The Mirror of Her Dreams -- Stephen R Donaldson I've read this before. It's very good. I had asked for his Last Chr0nicles for Christmas (since I was tired of being 30th on the library waiting list) and got this instead. It's a two parter, and at the end of this book, the outcome looks bleaker for the good guys than in any other book I've ever read. Even including the deaths of Gandalf or Aslan or Baron Atreides. The second book of Mordant's Need isn't as good, but hey, I didn't get it for Christmas....

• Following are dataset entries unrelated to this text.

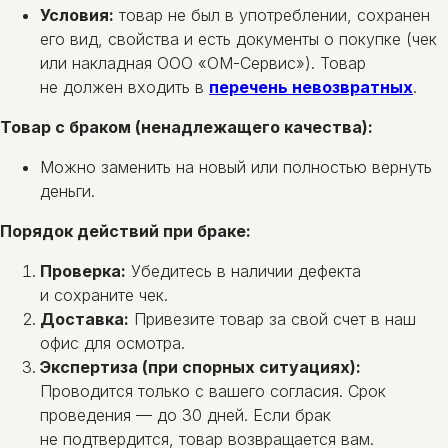
Условия:
товар не был в употреблении, сохранен
его вид, свойства и есть документы о покупке (чек
или накладная ООО «ОМ-Сервис»). Товар
не должен входить в
перечень невозвратных
.
Товар с браком (ненадлежащего качества):
Можно заменить на новый или полностью вернуть
деньги.
Порядок действий при браке:
Проверка:
Убедитесь в наличии дефекта
и сохраните чек.
Доставка:
Привезите товар за свой счет в наш
офис для осмотра.
Экспертиза (при спорных ситуациях):
Проводится только с вашего согласия. Срок
проведения — до 30 дней. Если брак
не подтвердится, товар возвращается вам.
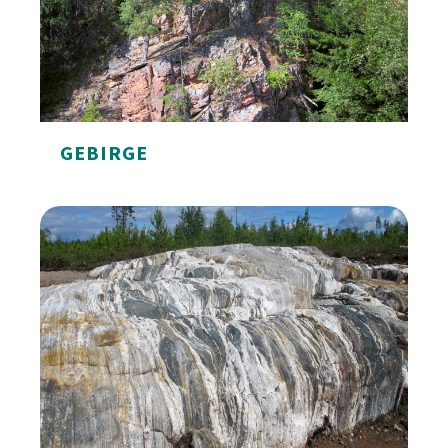
GEBIRGE
Gebirge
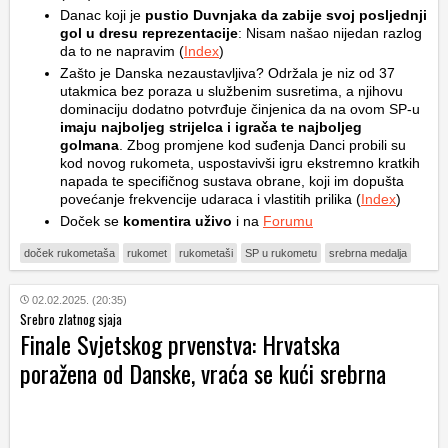
Danac koji je
pustio Duvnjaka da zabije svoj posljednji
gol u dresu reprezentacije
: Nisam našao nijedan razlog
da to ne napravim (
Index
)
Zašto je Danska nezaustavljiva? Održala je niz od 37
utakmica bez poraza u službenim susretima, a njihovu
dominaciju dodatno potvrđuje činjenica da na ovom SP-u
imaju najboljeg strijelca i igrača te najboljeg
golmana
. Zbog promjene kod suđenja Danci probili su
kod novog rukometa, uspostavivši igru ekstremno kratkih
napada te specifičnog sustava obrane, koji im dopušta
povećanje frekvencije udaraca i vlastitih prilika (
Index
)
Doček se
komentira uživo
i na
Forumu
doček rukometaša
rukomet
rukometaši
SP u rukometu
srebrna medalja
02.02.2025. (20:35)
Srebro zlatnog sjaja
Finale Svjetskog prvenstva: Hrvatska
poražena od Danske, vraća se kući srebrna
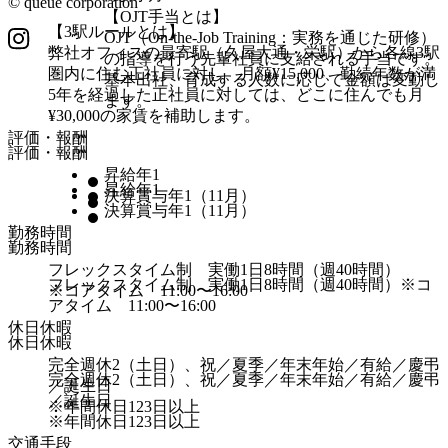
© queue corporation
【OJT手当とは】
【3駅ルールとは】
OJT（On-the-Job Training：実務を通じた研修）
弊社オフィスの最寄駅（久屋大通・栄駅）から各線3駅
の指導を行う先輩社員に支給される手当です。
圏内に住む正社員に対し、月額¥15,000、勤続年数が満
基本出社、育成する人数に応じて金額は変動し
5年を経過した正社員に対しては、どこに住んでも月
ます。
¥30,000の家賃を補助します。
評価・報酬
評価・報酬
昇給年1
昇給年1
決算賞与年1（11月）
決算賞与年1（11月）
勤務時間
勤務時間
フレックスタイム制 実働1日8時間（週40時間）
フレックスタイム制 実働1日8時間（週40時間）※コ
※コアタイム 11:00〜16:00
アタイム 11:00〜16:00
休日休暇
休日休暇
完全週休2（土日）、祝／夏季／年末年始／有給／慶弔
完全週休2（土日）、祝／夏季／年末年始／有給／慶弔
／誕生日
／誕生日
※年間休日123日以上
※年間休日123日以上
交通手段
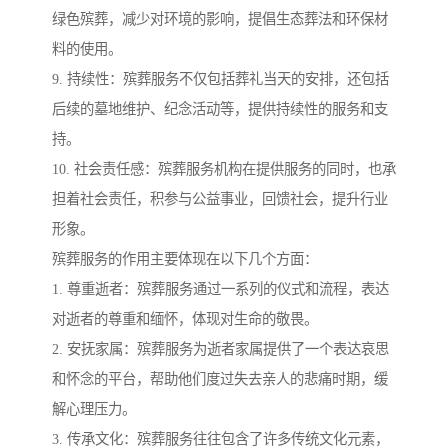
绿色殡葬，减少对环境的影响，提倡生态葬法和环保材
料的使用。
9. 持续性：殡葬服务不仅包括葬礼当天的安排，还包括
后续的墓地维护、纪念活动等，提供持续性的服务和支
持。
10. 社会责任感：殡葬服务机构在提供服务的同时，也承
担着社会责任，积参与公益事业，回馈社会，提升行业
形象。
殡葬服务的作用主要体现在以下几个方面：
1. 尊重逝者：殡葬服务通过一系列的仪式和流程，表达
对逝者的尊重和缅怀，体现对生命的敬畏。
2. 安抚家属：殡葬服务为逝者家属提供了一个表达哀思
和怀念的平台，帮助他们度过失去亲人的悲痛时期，缓
解心理压力。
3. 传承文化：殡葬服务往往包含了许多传统文化元素，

From the 2012 thread... Heard this interview with Kenneth Goldsmith on On the Media last night... http://www.onthemedia.org/story/274599-plagiarism-maybe-its-not-so-bad/
I'll have to give the Goldsmith thing a listen. I don't think much of his "writing," but he did found http://www.ubuweb.com, which has some interesting things, if you like conceptual art and experimental music. Currently reading Kaddish and Other Poems by Allen Ginsberg
Surely the last book I will finish in 2013? Laura Esquivel's Like Water for Chocolate. I saw the movie more than 20 years ago; the book and the movie line up almost exactly as nearly as I can tell. An author's note at the end of the book indicates that Esquivel had been a screenwriter before publishing this, her first novel. Makes sense.
I really liked this. Recommended. Race relations, the labor movement, the flu pandemic, anarchism and Bolshevism, ethnic identity, and more all in the context of Boston in the late teens. Also: the Boston Red Sox own Babe Ruth as the main focus in a couple of chapters.
Picked up Mrs Scouse's library book over the weekend. "Just One Evil Act" I've read a few over the years She's the type of author who can delight you one minute and frustrate the crap out of you the next. This was no exception to that rule but the delight outweighed the crap by a couple of troy ounces. Needed help from a good editor. "Barbara is at a loss: The daughter of her friend Taymullah Azhar has been taken by her mother, and Barbara can’t really help—Azhar had never married Angelina, and his name isn’t on Hadiyyah’s, their daughter’s, birth certificate. He has no legal claim. Azhar and Barbara hire a private detective, but the trail goes cold. Azhar is just beginning to accept his soul-crushing loss when Angelina reappears with shocking news: Hadiyyah is missing, kidnapped from an Italian marketplace. The Italian police are investigating, and the Yard won’t get involved, until Barbara takes matters into her own hands — at the risk of her own career. As both Barbara and her partner, Inspector Thomas Lynley, soon discover, the case is far more complex than a typical kidnapping, revealing secrets that could have far-reaching effects outside of the investigation. With both her job and the life of a little girl on the line, Barbara must decide what matters most, and how far she’s willing to go to protect it."
Tim Leong -- Super Graphic: A Visual Guide to the Comic Book Universe Easily the most fun read I've had from a Christmas book in quite a while. You gotta love a guy who can give you a venn diagram of three of the most enduring comic hero tropes: tragically dead parents, cape and wearing underwear as outerwear... And for fun, he even throws in Richie Rich, Charlie Brown and Calvin and Hobbes. Just a lot of fun.